The James Webb Space Telescope (JWST), NASA, developed in collaboration with European and Canadian space agencies, uses a 6.5-meter primary mirror to capture the deepest and clearest infrared image yet of the distant universe and the first full-color image since its launch. The image shows galaxy cluster SMACS 0723, which formed 4.6 billion years ago and contains thousands of galaxies. It was taken by JWST’s Near Infrared Camera (NIRCam) and assembled from photos taken at different wavelengths.

The galaxy clusters in the images are so large that they even bend space and time around them, leading to a phenomenon called the “gravitational lensing effect” that magnifies the more distant galaxies behind the cluster. Light from some of these galaxies has traveled 13 billion years to reach the telescope. JWST will not only image the interesting celestial object but also split the light into different wavelengths.
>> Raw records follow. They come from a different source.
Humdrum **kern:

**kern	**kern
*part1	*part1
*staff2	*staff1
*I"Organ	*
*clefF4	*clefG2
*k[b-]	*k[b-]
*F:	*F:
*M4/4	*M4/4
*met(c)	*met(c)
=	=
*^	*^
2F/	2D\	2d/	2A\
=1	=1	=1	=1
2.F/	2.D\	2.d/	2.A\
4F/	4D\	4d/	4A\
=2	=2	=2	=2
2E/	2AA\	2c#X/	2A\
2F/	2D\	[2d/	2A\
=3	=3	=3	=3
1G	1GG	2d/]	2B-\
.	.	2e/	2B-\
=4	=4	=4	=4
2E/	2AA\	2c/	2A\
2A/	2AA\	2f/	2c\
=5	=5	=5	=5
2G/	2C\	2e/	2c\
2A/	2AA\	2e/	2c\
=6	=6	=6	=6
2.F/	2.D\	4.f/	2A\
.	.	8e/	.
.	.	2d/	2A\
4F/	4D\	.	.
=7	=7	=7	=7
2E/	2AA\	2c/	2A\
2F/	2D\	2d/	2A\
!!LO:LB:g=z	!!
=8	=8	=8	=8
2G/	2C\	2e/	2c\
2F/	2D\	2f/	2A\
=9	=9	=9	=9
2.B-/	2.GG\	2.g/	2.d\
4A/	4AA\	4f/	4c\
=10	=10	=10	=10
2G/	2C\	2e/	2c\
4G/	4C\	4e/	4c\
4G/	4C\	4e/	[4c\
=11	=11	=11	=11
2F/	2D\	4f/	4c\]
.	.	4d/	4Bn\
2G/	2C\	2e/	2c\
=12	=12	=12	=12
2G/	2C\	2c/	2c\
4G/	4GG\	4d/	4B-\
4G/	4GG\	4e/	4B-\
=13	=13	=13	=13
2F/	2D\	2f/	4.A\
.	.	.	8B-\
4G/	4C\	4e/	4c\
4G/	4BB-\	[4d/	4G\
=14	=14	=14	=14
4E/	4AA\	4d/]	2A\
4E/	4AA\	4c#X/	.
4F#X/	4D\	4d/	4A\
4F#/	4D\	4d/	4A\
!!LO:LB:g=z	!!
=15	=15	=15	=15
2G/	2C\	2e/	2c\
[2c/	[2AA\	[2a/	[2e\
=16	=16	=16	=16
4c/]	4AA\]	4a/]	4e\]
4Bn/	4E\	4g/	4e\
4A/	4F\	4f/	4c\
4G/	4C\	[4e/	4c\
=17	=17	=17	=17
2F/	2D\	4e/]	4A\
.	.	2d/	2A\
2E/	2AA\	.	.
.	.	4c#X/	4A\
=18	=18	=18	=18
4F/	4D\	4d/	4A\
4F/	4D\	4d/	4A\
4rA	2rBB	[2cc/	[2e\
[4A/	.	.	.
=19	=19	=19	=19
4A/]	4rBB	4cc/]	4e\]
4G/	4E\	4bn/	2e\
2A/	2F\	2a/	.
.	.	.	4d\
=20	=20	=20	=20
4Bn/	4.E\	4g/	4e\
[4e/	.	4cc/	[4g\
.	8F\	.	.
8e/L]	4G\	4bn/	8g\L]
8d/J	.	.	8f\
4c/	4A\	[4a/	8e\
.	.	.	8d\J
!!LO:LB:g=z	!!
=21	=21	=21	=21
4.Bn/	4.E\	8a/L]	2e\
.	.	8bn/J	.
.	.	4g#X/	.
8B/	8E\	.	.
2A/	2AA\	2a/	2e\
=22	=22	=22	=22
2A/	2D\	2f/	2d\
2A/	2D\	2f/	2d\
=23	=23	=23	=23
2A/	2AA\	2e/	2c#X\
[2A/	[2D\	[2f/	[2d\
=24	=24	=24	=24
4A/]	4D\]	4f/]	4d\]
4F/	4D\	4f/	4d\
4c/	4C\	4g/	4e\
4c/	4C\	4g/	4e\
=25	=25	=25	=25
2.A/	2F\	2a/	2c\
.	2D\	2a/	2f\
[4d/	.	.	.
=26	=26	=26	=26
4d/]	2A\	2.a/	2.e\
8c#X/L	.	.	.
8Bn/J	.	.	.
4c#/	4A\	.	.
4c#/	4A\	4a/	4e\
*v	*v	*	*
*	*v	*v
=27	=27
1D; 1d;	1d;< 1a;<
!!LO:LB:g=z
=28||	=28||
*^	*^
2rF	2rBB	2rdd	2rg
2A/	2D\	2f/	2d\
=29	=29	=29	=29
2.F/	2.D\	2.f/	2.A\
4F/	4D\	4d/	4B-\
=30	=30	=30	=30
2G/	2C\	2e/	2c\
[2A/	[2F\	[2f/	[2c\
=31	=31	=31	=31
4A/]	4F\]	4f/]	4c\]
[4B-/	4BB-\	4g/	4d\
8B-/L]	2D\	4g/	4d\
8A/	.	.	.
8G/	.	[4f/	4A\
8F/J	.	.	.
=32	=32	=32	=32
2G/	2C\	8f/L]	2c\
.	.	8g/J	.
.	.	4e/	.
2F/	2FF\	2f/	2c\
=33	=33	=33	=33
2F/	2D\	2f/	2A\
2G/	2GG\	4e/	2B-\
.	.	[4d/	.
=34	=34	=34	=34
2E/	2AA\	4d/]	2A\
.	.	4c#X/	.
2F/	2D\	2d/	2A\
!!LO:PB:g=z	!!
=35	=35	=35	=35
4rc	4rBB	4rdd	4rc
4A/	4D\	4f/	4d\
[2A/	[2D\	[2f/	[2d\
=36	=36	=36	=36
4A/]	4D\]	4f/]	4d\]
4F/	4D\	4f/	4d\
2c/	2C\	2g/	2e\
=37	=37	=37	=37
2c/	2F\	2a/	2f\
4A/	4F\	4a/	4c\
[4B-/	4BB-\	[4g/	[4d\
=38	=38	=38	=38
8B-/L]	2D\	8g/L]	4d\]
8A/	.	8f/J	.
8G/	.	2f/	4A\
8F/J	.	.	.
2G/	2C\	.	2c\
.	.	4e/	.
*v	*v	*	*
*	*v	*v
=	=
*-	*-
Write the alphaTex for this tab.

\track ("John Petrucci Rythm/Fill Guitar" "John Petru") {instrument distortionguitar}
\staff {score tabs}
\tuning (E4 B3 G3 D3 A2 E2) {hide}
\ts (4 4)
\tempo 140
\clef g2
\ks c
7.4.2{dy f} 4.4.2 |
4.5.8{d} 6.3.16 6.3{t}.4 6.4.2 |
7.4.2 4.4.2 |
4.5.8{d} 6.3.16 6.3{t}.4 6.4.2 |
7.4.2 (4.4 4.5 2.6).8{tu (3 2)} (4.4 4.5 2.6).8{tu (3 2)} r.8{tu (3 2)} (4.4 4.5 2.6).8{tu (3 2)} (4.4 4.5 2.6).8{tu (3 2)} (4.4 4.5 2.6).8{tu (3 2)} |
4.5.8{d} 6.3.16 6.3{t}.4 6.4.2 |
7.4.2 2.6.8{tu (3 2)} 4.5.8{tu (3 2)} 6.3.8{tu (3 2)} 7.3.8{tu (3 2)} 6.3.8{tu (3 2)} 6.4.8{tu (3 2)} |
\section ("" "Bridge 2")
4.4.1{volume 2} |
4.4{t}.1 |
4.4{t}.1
This will allow JWST to not only target distant nebulae, galaxy clusters, and even exoplanets, showing us tiny structures we have never seen before, but also help researchers understand the mass, age, history and composition of galaxies.

This side-by-side comparison shows observations of the Southern Ring Nebula in near-infrared light, at left, and mid-infrared light, at right, from NASA’s Webb Telescope. This scene was created by a white dwarf star – the remains of a star like our Sun after it shed its outer layers and stopped burning fuel though nuclear fusion. Those outer layers now form the ejected shells all along this view. In the Near-Infrared Camera (NIRCam) image, the white dwarf appears to the lower left of the bright, central star, partially hidden by a diffraction spike.

Unlike telescopes such as Hubble, the JWST is based on infrared imaging, which observes light from a region of the electromagnetic spectrum (the infrared region) that is invisible to the human eye. The four science instruments used are the Near Infrared Spectrometer (NIRSpec), the Mid Infrared Instrument (MIRI), the Near Infrared Camera (NIRCam), the Near Infrared Imager and the Seamless Spectrograph (NIRISS). Hubble has some infrared detection capabilities but is not as good as JWST.

The infrared range observed by JWST is critical to charting the timeline of our universe. As the universe continues to expand, the oldest and rarest stars and the things they illuminate appear to us only as infrared light. Astronomers hope to use the JWST to explore every phase of cosmic history, from the interior of our solar system to the most distant observable galaxies in the early universe and everything in between, to help humanity understand the origin of the universe, the evolution of galaxies, and our position in it. This means that today we can expect to observe the early state of the visible universe. We can see how the first galaxies formed just a few hundred million years after the Big Bang, revolutionizing astrophysics as we know it.

Engineers and scientists have spent the past six months carefully adjusting the mirror portion of the telescope and calibrating the instruments. Now the JWST is finally ready to collect light from distant galaxies for humanity.